§ Action item
Set out exactly, and only, the lines running from the one containing "spending reasonably. I" to the bottom of the listing below; pictures stay out.

§ Source data
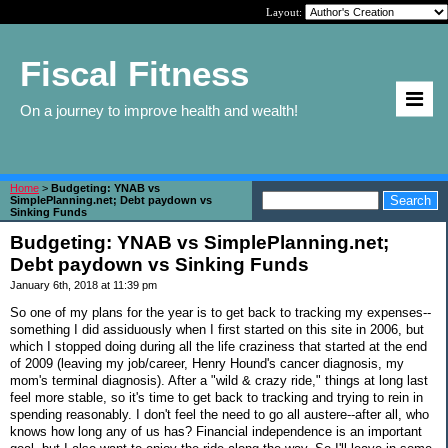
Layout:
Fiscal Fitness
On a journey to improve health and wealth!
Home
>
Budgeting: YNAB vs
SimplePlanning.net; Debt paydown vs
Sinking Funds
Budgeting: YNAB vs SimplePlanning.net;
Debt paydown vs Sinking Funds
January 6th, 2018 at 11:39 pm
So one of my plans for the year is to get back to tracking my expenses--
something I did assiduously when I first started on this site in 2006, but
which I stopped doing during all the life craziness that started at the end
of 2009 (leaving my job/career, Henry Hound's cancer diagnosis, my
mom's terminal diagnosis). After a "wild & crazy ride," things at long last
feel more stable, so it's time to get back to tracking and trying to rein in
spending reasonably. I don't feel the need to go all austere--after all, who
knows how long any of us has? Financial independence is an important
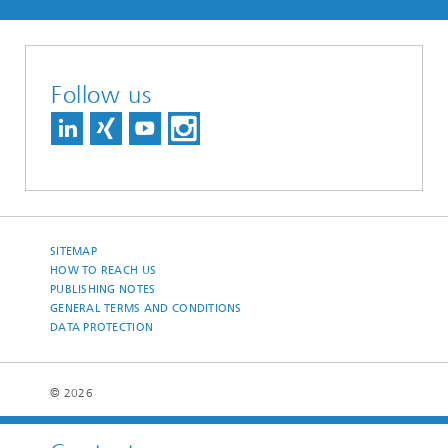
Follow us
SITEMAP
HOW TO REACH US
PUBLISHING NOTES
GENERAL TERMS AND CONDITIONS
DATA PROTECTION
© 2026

§ Problem solution
spending reasonably. I don't feel the need to go all austere--after all, who
knows how long any of us has? Financial independence is an important
Follow us
SITEMAP
HOW TO REACH US
PUBLISHING NOTES
GENERAL TERMS AND CONDITIONS
DATA PROTECTION
© 2026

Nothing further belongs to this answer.